Limitations & Future Work

  • Scale and Tuning: Evaluation was limited to 8B models and LoRA. Full-parameter fine-tuning and larger scales (70B/MoE) remain unexplored.
  • Judge Bias: Reliance on GPT-4o-mini for cleaning and evaluation may introduce specific biases, particularly in sensitive categories like biosecurity.
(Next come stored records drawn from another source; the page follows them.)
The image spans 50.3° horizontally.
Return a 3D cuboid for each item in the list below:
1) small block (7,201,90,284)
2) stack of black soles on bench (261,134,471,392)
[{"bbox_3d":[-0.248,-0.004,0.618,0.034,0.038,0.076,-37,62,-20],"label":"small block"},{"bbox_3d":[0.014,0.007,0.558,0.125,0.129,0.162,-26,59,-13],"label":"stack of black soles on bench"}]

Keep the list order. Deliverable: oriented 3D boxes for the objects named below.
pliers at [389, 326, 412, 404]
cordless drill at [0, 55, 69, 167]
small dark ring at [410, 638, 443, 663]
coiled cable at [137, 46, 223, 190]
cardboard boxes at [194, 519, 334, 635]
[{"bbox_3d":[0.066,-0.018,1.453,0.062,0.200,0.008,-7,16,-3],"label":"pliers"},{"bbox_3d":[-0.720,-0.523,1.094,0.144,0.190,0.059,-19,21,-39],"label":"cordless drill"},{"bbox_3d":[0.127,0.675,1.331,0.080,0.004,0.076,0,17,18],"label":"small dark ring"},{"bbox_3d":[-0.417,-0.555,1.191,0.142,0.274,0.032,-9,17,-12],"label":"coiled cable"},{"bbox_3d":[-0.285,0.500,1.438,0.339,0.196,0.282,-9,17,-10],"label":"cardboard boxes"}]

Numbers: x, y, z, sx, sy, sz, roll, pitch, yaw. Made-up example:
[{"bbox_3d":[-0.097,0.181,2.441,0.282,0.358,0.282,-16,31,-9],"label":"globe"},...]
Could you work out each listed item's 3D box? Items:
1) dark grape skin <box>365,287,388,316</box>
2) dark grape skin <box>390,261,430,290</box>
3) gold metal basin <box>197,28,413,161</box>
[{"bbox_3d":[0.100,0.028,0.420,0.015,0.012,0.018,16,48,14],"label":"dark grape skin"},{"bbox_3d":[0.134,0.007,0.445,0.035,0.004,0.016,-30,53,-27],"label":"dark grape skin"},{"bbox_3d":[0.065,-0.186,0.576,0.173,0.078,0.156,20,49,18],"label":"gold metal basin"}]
  • Encoder Dependency: Generic semantic encoders like all-MiniLM-L6-v2 may miss subtle safety-related nuances. Safety-specific encoders or LM hidden states might improve sorting.
  • Hyperparameter Sensitivity: The number of stages \(K\) and epochs was not systematically swept. Automated scheduling based on margin change rates is a potential future direction.
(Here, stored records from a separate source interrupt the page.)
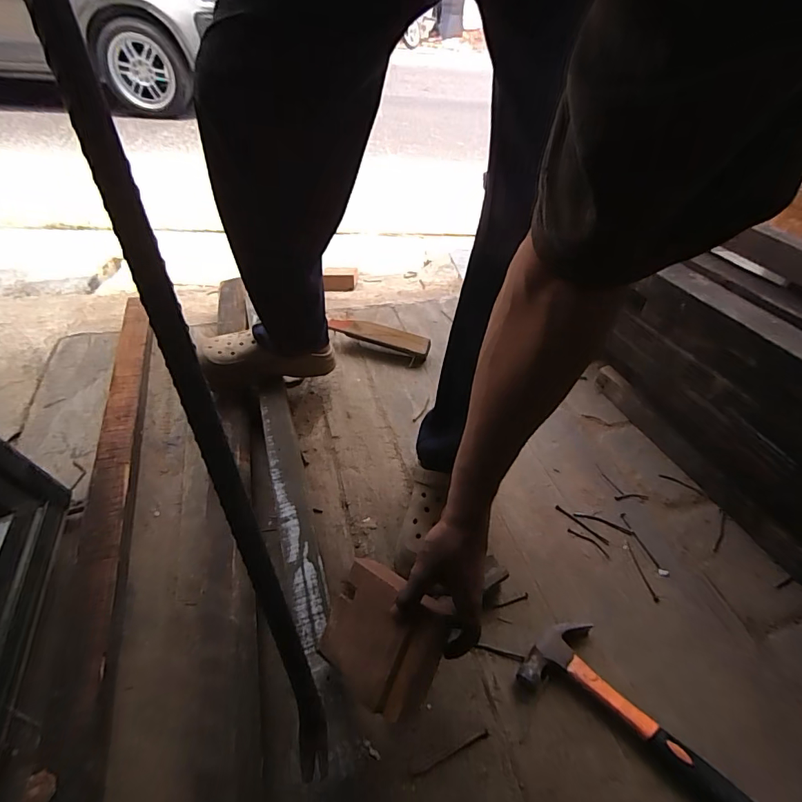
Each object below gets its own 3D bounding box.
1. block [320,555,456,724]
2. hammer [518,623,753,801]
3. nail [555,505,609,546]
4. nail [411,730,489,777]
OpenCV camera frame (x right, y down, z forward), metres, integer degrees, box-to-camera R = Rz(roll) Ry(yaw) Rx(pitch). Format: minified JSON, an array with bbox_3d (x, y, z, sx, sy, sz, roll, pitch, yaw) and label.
[{"bbox_3d":[-0.022,0.232,0.436,0.119,0.037,0.109,14,76,36],"label":"block"},{"bbox_3d":[0.318,0.397,0.535,0.327,0.027,0.104,27,47,22],"label":"hammer"},{"bbox_3d":[0.310,0.213,0.747,0.010,0.004,0.099,-32,54,-33],"label":"nail"},{"bbox_3d":[0.059,0.414,0.508,0.100,0.006,0.007,-15,47,-20],"label":"nail"}]

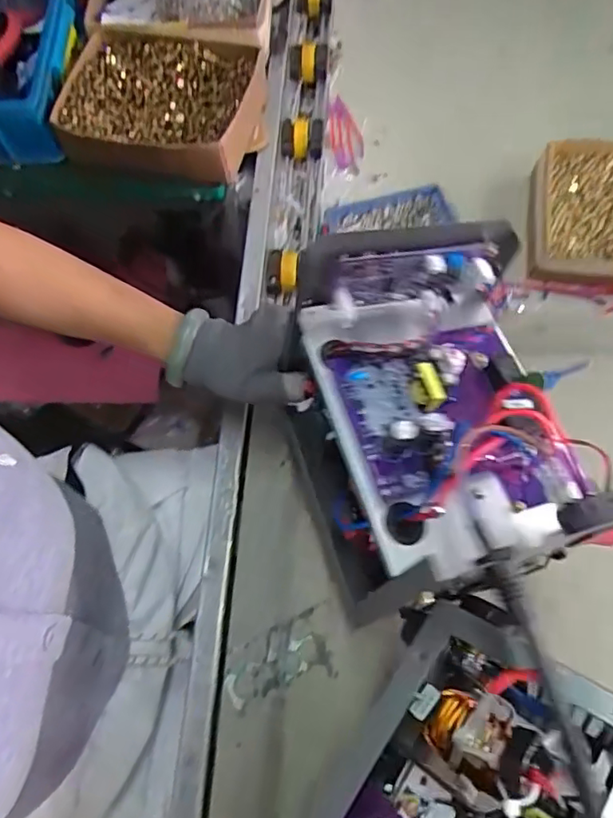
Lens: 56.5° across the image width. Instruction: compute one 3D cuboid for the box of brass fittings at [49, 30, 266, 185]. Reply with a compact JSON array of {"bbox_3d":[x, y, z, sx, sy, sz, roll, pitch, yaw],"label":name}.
[{"bbox_3d":[-0.177,-0.374,0.704,0.221,0.062,0.204,9,66,7],"label":"box of brass fittings"}]

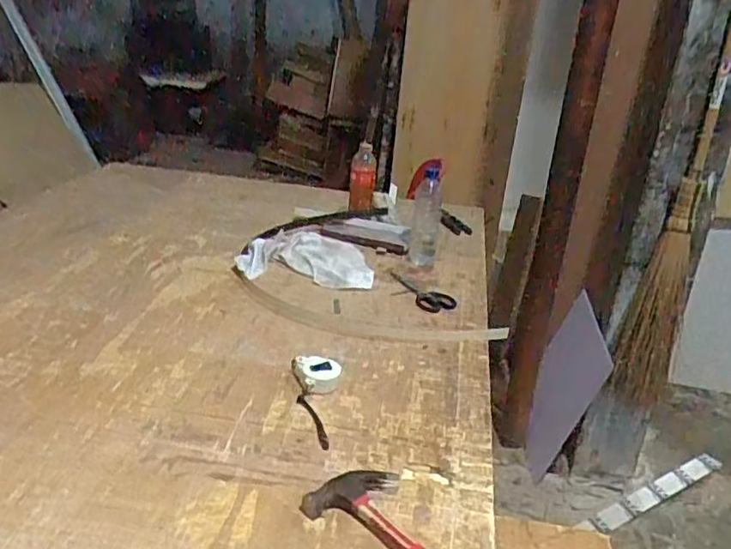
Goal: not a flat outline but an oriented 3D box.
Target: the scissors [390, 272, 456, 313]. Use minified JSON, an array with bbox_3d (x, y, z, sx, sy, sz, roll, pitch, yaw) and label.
[{"bbox_3d":[0.103,0.042,1.360,0.182,0.016,0.097,20,28,34],"label":"scissors"}]

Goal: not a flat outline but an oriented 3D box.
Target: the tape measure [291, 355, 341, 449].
[{"bbox_3d":[-0.076,0.183,0.961,0.075,0.024,0.201,2,23,-4],"label":"tape measure"}]

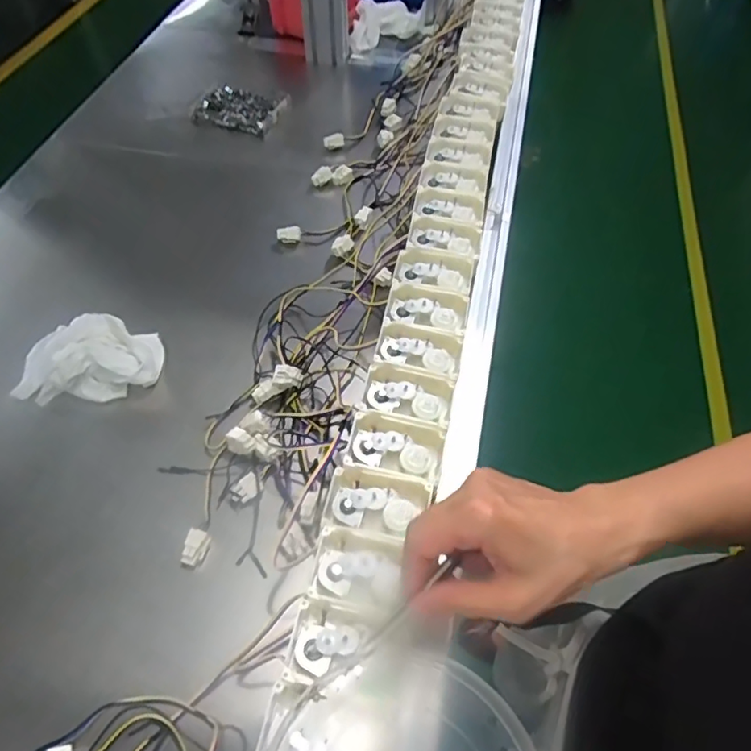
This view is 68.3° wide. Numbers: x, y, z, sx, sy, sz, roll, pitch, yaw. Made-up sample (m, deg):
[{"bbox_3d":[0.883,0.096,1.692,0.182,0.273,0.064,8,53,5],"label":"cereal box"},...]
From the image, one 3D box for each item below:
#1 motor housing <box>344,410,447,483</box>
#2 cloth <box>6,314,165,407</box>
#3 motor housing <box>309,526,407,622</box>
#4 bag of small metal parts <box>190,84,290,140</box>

  • vs. Curri-DPO (Pattnaik 2024): Both use \(K=3\) stages and reference propagation. Ours differs by using model-dependent global margins and intra-stage competence sampling, outperforming Curri-DPO by 9–11pp in OOD and attack metrics.
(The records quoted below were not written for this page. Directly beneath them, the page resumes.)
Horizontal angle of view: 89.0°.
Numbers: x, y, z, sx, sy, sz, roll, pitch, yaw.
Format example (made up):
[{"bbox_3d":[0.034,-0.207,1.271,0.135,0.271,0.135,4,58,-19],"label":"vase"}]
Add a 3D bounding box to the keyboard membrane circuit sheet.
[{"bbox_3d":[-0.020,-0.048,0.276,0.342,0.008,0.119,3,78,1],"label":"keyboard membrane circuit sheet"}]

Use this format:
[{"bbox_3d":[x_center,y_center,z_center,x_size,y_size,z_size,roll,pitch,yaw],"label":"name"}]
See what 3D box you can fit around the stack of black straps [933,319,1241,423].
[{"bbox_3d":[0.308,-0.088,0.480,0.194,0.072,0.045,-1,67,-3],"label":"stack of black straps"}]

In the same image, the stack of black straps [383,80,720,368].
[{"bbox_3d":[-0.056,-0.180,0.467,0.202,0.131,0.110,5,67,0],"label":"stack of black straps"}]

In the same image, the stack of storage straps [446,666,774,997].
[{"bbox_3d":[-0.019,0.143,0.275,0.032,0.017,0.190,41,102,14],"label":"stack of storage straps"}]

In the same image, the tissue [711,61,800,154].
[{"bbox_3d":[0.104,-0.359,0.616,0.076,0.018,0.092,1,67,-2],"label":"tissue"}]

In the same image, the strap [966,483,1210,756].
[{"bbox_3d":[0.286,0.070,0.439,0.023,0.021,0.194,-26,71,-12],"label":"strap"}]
  • vs. Sqrt-Competence (Platanios 2019): Ours adapts the scheduling function to the LLM DPO context. In isolation, this method was found ineffective (0.5pp worse than baseline on Qwen3), requiring staged reference updates for synergy.
  • vs. Qi et al. 2024 (Shallow safety alignment): This work directly addresses the observation that standard alignment only affects initial tokens. Staged training extends suppression deep into responses.
  • vs. Loss Modification Works: Methods like KTO/Safe-DPO focus on the objective function, whereas Ours focuses on data order and reference policies.

Rating

  • Novelty: ⭐⭐⭐⭐ First systematic curriculum learning for DPO safety alignment; innovations lie in the fusion of methods and model-dependent margins.
  • Experimental Thoroughness: ⭐⭐⭐⭐⭐ Comprehensive evaluation across three model families, two attack types, three OOD benchmarks, and token-level mechanistic analysis.
  • Writing Quality: ⭐⭐⭐⭐ Clear narrative flow; Fig. 2 (stage jumps) and Fig. 3 (token suppression) are highlights.
  • Value: ⭐⭐⭐⭐⭐ High ROI for the safety community due to its plug-and-play nature, standard loss usage, and released dataset.